La sortie de crise reste lointaine pour l'immobilier commercial aux États-Unis alors que les loyers et la valeur des biens devraient continuer à reculer cette année, la reprise n'étant attendue au plus tôt qu'en 2011 par les experts.

«Le marché de l'immobilier commercial continue à pâtir d'une des plus profondes récessions depuis des décennies», constate le cabinet de conseil Deloitte dans une enquête publiée mercredi, alors que la hausse du chômage a entraîné une moindre demande d'espaces de bureaux, de boutiques et d'entrepôts.
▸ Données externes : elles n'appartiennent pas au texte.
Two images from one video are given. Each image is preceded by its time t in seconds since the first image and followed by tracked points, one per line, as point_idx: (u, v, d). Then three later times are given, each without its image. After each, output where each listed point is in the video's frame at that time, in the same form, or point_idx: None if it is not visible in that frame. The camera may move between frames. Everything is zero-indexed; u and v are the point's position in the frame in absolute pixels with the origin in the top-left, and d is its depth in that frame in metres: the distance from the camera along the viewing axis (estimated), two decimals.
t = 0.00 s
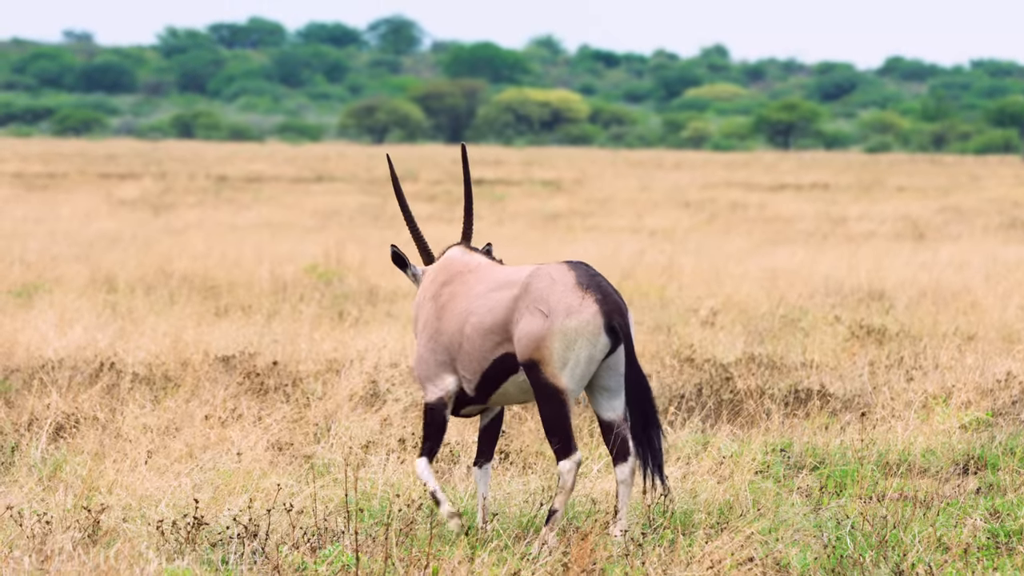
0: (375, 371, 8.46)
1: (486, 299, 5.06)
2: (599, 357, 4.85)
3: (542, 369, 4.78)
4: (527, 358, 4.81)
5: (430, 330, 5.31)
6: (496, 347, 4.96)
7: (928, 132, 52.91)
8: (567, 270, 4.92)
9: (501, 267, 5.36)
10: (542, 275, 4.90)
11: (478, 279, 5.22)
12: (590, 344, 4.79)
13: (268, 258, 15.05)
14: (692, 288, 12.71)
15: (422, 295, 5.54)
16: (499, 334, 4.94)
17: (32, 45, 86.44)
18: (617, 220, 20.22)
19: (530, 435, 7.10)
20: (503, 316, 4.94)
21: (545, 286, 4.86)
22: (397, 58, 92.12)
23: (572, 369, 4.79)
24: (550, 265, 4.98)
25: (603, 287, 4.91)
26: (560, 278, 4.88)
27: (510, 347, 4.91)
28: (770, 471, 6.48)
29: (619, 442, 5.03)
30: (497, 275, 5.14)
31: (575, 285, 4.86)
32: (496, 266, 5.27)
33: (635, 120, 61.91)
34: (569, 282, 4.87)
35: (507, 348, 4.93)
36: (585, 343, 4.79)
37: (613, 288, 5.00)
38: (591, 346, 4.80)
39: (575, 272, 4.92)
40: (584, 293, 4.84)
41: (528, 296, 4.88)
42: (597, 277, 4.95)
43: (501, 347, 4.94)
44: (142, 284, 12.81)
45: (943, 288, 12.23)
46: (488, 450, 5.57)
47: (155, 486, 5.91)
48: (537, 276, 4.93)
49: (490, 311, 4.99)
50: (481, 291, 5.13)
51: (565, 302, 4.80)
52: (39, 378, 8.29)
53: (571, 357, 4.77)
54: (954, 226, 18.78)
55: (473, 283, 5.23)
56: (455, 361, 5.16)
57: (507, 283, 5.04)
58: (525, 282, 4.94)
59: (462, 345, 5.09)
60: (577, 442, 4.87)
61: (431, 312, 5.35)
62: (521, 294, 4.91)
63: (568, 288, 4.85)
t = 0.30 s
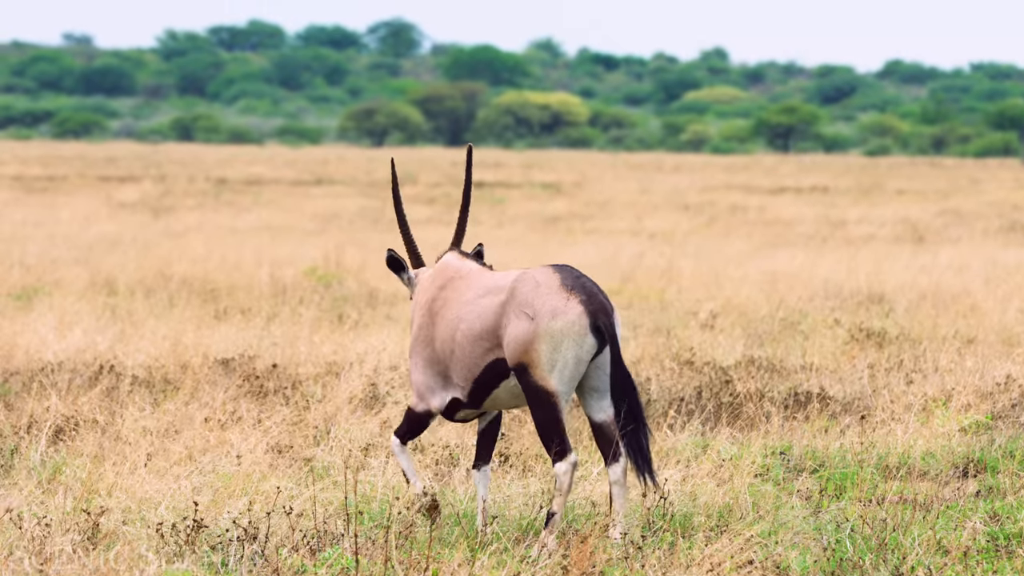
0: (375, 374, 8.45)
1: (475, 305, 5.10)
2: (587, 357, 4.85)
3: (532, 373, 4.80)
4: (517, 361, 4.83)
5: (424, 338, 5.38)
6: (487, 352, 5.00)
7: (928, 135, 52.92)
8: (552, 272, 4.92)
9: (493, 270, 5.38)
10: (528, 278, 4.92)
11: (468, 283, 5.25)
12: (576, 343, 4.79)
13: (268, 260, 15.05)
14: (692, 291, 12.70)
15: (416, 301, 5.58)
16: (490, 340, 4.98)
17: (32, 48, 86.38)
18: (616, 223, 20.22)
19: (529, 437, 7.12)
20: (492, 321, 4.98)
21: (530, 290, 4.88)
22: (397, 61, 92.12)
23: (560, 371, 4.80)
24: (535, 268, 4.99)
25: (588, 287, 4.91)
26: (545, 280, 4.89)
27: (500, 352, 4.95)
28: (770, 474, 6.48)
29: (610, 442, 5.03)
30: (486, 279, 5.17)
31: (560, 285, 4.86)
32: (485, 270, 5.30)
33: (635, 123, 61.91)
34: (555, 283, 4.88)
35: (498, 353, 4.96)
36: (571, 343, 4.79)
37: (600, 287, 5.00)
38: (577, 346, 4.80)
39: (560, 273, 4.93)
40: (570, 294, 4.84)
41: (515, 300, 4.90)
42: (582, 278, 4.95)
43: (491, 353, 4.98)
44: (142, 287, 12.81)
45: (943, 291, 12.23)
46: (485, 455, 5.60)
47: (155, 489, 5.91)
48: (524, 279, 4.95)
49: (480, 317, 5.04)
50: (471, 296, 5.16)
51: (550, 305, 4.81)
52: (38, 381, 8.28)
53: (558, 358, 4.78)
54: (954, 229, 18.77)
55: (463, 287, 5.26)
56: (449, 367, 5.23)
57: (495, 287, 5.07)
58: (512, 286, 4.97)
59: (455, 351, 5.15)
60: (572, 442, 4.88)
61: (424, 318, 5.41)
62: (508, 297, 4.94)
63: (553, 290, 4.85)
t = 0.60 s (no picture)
0: (378, 375, 8.47)
1: (465, 307, 5.13)
2: (573, 358, 4.86)
3: (520, 374, 4.82)
4: (505, 363, 4.86)
5: (418, 345, 5.42)
6: (474, 356, 5.02)
7: (931, 137, 52.85)
8: (540, 274, 4.97)
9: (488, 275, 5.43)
10: (515, 281, 4.97)
11: (461, 288, 5.30)
12: (562, 344, 4.82)
13: (271, 262, 15.08)
14: (695, 293, 12.71)
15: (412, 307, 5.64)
16: (478, 343, 5.00)
17: (36, 49, 86.59)
18: (619, 225, 20.24)
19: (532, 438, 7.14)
20: (480, 324, 5.00)
21: (517, 292, 4.92)
22: (400, 62, 92.20)
23: (548, 371, 4.81)
24: (523, 271, 5.04)
25: (575, 289, 4.95)
26: (533, 282, 4.94)
27: (488, 355, 4.97)
28: (773, 476, 6.48)
29: (598, 442, 5.06)
30: (477, 284, 5.21)
31: (547, 287, 4.91)
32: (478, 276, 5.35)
33: (638, 125, 61.87)
34: (542, 285, 4.92)
35: (487, 356, 4.97)
36: (557, 343, 4.81)
37: (588, 290, 5.04)
38: (564, 347, 4.82)
39: (548, 276, 4.97)
40: (555, 296, 4.88)
41: (503, 302, 4.94)
42: (569, 281, 4.99)
43: (480, 355, 4.99)
44: (145, 289, 12.83)
45: (946, 293, 12.22)
46: (486, 458, 5.62)
47: (160, 491, 5.92)
48: (512, 282, 4.99)
49: (468, 319, 5.06)
50: (462, 300, 5.20)
51: (536, 306, 4.84)
52: (42, 383, 8.30)
53: (544, 359, 4.79)
54: (957, 231, 18.77)
55: (455, 292, 5.32)
56: (441, 372, 5.25)
57: (485, 290, 5.12)
58: (501, 289, 5.01)
59: (445, 354, 5.17)
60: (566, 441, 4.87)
61: (420, 323, 5.45)
62: (496, 300, 4.98)
63: (540, 291, 4.90)
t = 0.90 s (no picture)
0: (387, 377, 8.48)
1: (463, 311, 5.19)
2: (567, 358, 4.87)
3: (516, 377, 4.84)
4: (501, 366, 4.89)
5: (422, 349, 5.47)
6: (472, 359, 5.08)
7: (940, 139, 52.78)
8: (531, 275, 4.98)
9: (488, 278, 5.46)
10: (507, 282, 4.98)
11: (462, 291, 5.34)
12: (554, 344, 4.82)
13: (280, 263, 15.11)
14: (704, 295, 12.72)
15: (413, 308, 5.67)
16: (476, 346, 5.05)
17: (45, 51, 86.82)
18: (628, 227, 20.23)
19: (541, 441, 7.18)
20: (477, 326, 5.05)
21: (509, 293, 4.93)
22: (409, 64, 92.25)
23: (542, 372, 4.82)
24: (515, 273, 5.06)
25: (567, 290, 4.95)
26: (525, 283, 4.95)
27: (485, 358, 5.02)
28: (782, 478, 6.48)
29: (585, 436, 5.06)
30: (477, 287, 5.24)
31: (539, 288, 4.92)
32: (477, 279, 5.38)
33: (646, 126, 61.82)
34: (534, 286, 4.93)
35: (484, 359, 5.03)
36: (549, 342, 4.82)
37: (580, 290, 5.04)
38: (557, 347, 4.83)
39: (540, 277, 4.98)
40: (547, 296, 4.88)
41: (496, 305, 4.96)
42: (562, 281, 5.00)
43: (477, 359, 5.06)
44: (153, 290, 12.86)
45: (956, 295, 12.21)
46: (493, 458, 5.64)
47: (169, 493, 5.94)
48: (505, 284, 5.02)
49: (467, 322, 5.11)
50: (461, 304, 5.25)
51: (527, 307, 4.85)
52: (52, 384, 8.33)
53: (538, 360, 4.81)
54: (966, 232, 18.75)
55: (455, 295, 5.36)
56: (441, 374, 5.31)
57: (483, 294, 5.15)
58: (495, 292, 5.03)
59: (444, 358, 5.23)
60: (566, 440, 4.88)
61: (422, 327, 5.49)
62: (491, 303, 5.01)
63: (532, 292, 4.91)
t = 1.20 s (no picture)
0: (400, 381, 8.51)
1: (463, 312, 5.27)
2: (560, 364, 4.94)
3: (510, 381, 4.92)
4: (497, 371, 4.96)
5: (424, 346, 5.55)
6: (471, 360, 5.17)
7: (955, 141, 52.62)
8: (529, 281, 5.06)
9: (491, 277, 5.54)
10: (506, 287, 5.06)
11: (463, 291, 5.42)
12: (547, 350, 4.89)
13: (294, 266, 15.15)
14: (718, 298, 12.72)
15: (414, 310, 5.75)
16: (475, 349, 5.14)
17: (60, 53, 87.15)
18: (642, 229, 20.23)
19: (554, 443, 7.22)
20: (476, 330, 5.13)
21: (506, 299, 5.01)
22: (423, 66, 92.32)
23: (536, 377, 4.89)
24: (514, 278, 5.14)
25: (563, 297, 5.02)
26: (522, 289, 5.02)
27: (485, 360, 5.11)
28: (795, 481, 6.49)
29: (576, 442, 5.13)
30: (477, 290, 5.32)
31: (535, 294, 4.99)
32: (480, 277, 5.46)
33: (660, 129, 61.73)
34: (530, 292, 5.00)
35: (483, 361, 5.12)
36: (542, 349, 4.89)
37: (577, 298, 5.10)
38: (550, 354, 4.90)
39: (538, 283, 5.05)
40: (542, 304, 4.96)
41: (494, 309, 5.05)
42: (558, 288, 5.07)
43: (475, 359, 5.15)
44: (167, 292, 12.92)
45: (969, 298, 12.19)
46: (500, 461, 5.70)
47: (183, 495, 5.98)
48: (503, 288, 5.09)
49: (465, 324, 5.20)
50: (462, 304, 5.33)
51: (522, 313, 4.93)
52: (66, 387, 8.37)
53: (531, 365, 4.88)
54: (980, 235, 18.72)
55: (456, 293, 5.45)
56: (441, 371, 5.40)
57: (483, 295, 5.24)
58: (493, 297, 5.11)
59: (445, 357, 5.31)
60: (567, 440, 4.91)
61: (425, 326, 5.57)
62: (489, 307, 5.09)
63: (528, 298, 4.98)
«Les taux d'occupation vont continuer à reculer et beaucoup de propriétaires d'immeubles commerciaux vont devoir faire davantage de concessions sur les loyers», renchérit Lawrence Yun, économiste de l'association américaine des agents immobiliers (NAR), dans une étude récente.

La NAR prévoit une augmentation du taux d'inoccupation des bureaux à 17,6% fin 2010 contre 16,3% fin 2009 ainsi qu'une baisse de 7% des loyers de bureaux cette année, après -12% l'an dernier.

L'association anticipe aussi un taux d'inoccupation des boutiques quasi stable à 12,7% fin 2010 comparé à fin 2009, un taux qui pourrait se maintenir en 2011. Les loyers des boutiques devraient s'effriter de 2,4% cette année après un repli de 4% l'an dernier, anticipe la NAR.

Depuis début 2007, la valeur des biens immobiliers et des loyers commerciaux a chuté de plus de 40%.

Sur ces tendances se greffent de grandes variations locales, remarque Kenneth McCarthy, directeur de la recherche pour New York du groupe immobilier Cushman and Wakefield.

C'est à New York et à Washington, capitales économique et politique des États-Unis, que la reprise est la plus proche, comparé à d'autres villes plus touchées par la crise immobilière et «toujours sous pression» comme Phoenix, Miami ou Detroit, détaille-t-il.

Malgré cela, il n'y a guère de pâté de maison à Manhattan sans boutiques vides flanquées de panneaux «à louer», même si M. McCarthy juge que le marché new-yorkais des boutiques «ne se détériore plus».

Il fait aussi valoir que beaucoup de propriétaires d'immeubles ou de biens immobiliers commerciaux préfèrent garder leurs biens inoccupés plutôt que de les vendre ou de brader les loyers, car ils veulent croire en une reprise prochaine dans des villes comme New York.

Sur l'ensemble des États-Unis, la détérioration attendue de l'immobilier commercial inquiète les autorités fédérales, comme l'a souligné mercredi Elizabeth Duke, l'un des gouverneurs de la Réserve fédérale: «la détérioration des prêts immobiliers commerciaux reste la plus grande inquiétude de la communauté bancaire», a-t-elle affirmé.

Un rapport parlementaire publié en février soulignait qu'entre 2010 et 2014, environ 1400 milliards de dollars de prêts immobiliers commerciaux arriveraient à échéance et que la moitié d'entre eux valaient désormais plus cher que les biens pour l'achat duquel ils ont été souscrits.

La NAR entrevoit toutefois une embellie de l'immobilier commercial aux États-Unis l'an prochain grâce à un rebond attendu de l'emploi et de la confiance, qui devrait doper la demande de bureaux et d'entrepôts et de boutiques.

Mais beaucoup d'experts se montrent plus pessimistes. Près des deux tiers des dirigeants sondés par Deloitte estiment qu'une reprise totale du marché prendra deux à trois ans, 29% d'entre eux tablant sur quatre ans ou plus.

M. McCarthy estime de son côté qu'il faudra deux à trois ans pour que l'immobilier commercial retrouve ses niveaux de 2006-2007 en termes de loyers et de prix des biens.

Pour l'heure, «les dirigeants des groupes immobiliers commerciaux évaluent leurs options, déterminent si l'heure est de nouveau à l'investissement pendant que les prix restent bas et avant que les taux d'intérêt rebondissent», conclut l'étude de Deloitte.